The Grasshopper
I found Mary Oliver’s
Grasshopper** in South Africa
The creature caught my consciousness
In my peripheral vision
As if to say to me all at once
Look! here now,
Yet please! keep your distance
As if my gaze was both
Desired and feared
By the two of us in this moment
The truth of intimacy—
The desire and the fear;
To be close yet not smothered
To be seen yet not ashamed
To be heard yet not misunderstood
To be noticed yet not judged
To merge yet not be consumed
Standing before this giant metamorphosis
I become naked, taken down to the grass
Wherever I was headed
The urgency dissolved
I become Summer,
Laughing under the willow,
Supine on the squishy blades,
Hands to belly,
Bare-feet dangling up to sky
Whatever I am doing
with my one Wild and Precious life
I know that I am Alive,
That I am more than enough
to just be alive to humbly greet Her
Accepting my desires and my fears
Blessed be intimacy
**inspired by the poem The Summer Day by Mary Oliver
Who made the world?
Who made the swan, and the black bear?
Who made the grasshopper?
This grasshopper, I mean—
the one who has flung herself out of the grass,
the one who is eating sugar out of my hand,
who is moving her jaws back and forth instead of up and down—
who is gazing around with her enormous and complicated eyes.

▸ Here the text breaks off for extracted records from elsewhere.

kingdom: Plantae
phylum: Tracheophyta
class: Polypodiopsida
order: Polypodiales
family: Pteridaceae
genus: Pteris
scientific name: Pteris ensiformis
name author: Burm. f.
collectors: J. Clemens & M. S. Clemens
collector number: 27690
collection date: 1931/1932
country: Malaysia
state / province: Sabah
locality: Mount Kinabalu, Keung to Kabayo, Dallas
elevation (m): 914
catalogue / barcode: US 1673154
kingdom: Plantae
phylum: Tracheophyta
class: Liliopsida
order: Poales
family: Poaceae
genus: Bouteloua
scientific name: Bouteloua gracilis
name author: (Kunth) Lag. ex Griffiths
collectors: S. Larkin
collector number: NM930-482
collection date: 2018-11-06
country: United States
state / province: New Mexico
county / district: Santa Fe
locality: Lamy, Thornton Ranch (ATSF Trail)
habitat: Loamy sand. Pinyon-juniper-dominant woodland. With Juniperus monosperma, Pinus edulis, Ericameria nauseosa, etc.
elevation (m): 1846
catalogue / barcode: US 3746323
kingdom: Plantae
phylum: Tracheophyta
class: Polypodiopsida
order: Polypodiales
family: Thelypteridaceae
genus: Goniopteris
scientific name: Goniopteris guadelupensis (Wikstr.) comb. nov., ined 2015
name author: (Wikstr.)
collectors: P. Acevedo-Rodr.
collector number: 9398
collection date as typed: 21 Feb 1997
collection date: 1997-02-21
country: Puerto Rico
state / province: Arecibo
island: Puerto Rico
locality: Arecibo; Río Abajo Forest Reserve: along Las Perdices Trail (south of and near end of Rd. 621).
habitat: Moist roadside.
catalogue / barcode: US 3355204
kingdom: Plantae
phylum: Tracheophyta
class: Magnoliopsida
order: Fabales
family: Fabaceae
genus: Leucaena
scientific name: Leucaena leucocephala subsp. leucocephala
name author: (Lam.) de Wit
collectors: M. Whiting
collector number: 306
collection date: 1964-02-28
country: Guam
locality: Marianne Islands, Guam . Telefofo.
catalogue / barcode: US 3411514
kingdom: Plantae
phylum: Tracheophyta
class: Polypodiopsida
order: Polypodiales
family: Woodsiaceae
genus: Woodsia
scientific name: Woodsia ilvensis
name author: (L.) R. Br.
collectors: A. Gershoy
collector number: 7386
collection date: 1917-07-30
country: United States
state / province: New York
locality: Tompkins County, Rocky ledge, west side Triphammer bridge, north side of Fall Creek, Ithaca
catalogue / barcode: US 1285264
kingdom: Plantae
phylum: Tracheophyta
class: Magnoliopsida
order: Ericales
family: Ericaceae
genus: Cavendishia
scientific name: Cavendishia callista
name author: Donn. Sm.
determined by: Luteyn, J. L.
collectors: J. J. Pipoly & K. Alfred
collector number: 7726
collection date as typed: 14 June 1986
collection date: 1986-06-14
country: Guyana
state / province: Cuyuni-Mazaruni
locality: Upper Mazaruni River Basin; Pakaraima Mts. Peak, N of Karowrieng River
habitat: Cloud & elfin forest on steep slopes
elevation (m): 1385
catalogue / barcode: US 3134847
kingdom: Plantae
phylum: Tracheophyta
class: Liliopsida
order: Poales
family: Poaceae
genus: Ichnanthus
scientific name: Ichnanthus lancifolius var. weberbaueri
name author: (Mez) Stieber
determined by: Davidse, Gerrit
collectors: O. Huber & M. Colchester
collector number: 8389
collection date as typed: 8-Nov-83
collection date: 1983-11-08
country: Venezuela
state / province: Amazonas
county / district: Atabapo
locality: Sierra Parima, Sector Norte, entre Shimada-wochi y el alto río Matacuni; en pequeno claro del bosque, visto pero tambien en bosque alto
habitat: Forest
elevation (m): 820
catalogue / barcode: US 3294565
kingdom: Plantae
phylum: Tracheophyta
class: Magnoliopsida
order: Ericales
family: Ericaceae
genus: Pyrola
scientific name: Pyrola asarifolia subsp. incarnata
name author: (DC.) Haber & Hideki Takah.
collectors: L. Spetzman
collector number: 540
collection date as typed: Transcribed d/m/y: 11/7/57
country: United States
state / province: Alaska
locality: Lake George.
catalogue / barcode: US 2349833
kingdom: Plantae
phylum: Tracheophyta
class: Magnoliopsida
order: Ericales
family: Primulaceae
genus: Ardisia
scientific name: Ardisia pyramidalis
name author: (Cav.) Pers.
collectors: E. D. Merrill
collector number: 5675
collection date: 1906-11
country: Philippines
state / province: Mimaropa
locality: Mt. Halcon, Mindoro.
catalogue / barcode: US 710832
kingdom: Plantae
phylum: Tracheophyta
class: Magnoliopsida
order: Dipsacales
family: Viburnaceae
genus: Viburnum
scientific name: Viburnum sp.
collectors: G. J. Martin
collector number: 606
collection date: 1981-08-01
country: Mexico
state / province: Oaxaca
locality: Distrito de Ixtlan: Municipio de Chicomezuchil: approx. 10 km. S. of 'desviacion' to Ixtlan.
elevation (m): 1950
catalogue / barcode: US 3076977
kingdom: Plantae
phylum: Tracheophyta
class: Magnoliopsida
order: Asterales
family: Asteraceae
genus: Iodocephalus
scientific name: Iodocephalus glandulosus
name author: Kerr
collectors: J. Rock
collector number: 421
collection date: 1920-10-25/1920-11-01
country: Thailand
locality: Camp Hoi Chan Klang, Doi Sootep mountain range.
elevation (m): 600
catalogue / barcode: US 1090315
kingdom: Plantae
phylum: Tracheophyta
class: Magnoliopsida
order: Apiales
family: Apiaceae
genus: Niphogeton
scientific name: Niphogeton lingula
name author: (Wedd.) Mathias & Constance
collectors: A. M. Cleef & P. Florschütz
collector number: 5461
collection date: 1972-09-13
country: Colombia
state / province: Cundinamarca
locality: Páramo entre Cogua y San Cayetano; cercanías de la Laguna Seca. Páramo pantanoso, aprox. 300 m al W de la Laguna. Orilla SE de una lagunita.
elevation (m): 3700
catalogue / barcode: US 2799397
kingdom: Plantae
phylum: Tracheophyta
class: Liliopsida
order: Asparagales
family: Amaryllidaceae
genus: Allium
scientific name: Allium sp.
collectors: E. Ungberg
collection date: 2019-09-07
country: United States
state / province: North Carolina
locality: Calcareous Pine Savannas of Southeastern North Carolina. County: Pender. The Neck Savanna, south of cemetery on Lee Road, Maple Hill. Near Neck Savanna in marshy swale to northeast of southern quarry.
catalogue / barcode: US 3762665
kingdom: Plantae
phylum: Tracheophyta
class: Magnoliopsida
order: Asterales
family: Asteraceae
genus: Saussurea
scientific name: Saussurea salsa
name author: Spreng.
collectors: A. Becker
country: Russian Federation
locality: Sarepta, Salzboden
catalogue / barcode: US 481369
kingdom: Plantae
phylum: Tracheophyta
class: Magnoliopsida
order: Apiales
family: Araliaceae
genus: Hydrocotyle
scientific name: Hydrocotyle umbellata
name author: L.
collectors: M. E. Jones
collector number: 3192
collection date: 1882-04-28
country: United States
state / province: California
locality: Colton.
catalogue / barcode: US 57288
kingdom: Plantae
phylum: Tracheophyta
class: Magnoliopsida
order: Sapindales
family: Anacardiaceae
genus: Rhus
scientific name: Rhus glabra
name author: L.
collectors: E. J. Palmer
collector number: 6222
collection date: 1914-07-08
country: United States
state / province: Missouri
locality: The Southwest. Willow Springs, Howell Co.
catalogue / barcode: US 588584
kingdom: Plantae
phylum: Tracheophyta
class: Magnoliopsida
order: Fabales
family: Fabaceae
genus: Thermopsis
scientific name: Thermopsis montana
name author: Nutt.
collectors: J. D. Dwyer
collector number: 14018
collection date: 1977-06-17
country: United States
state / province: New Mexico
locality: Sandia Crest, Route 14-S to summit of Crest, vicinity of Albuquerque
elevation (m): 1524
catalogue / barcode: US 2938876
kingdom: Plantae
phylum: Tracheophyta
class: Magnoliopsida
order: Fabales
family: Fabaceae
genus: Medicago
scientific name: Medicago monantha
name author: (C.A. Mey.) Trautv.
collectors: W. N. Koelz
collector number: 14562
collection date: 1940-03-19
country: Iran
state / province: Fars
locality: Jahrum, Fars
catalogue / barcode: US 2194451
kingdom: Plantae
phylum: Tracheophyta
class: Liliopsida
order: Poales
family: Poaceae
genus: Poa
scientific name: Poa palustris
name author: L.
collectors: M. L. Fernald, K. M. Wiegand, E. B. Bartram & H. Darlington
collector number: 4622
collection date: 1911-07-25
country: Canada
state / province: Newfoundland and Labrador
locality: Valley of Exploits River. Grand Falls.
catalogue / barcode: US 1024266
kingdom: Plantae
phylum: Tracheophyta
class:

Now she lifts her pale forearms and thoroughly washes her face.
Now she snaps her wings open, and floats away.
I don't know exactly what a prayer is.
I do know how to pay attention, how to fall down
into the grass, how to kneel down in the grass,
how to be idle and blessed, how to stroll through the fields,
which is what I have been doing all day.
Tell me, what else should I have done?
Doesn't everything die at last, and too soon?
Tell me, what is it you plan to do
with your one wild and precious life?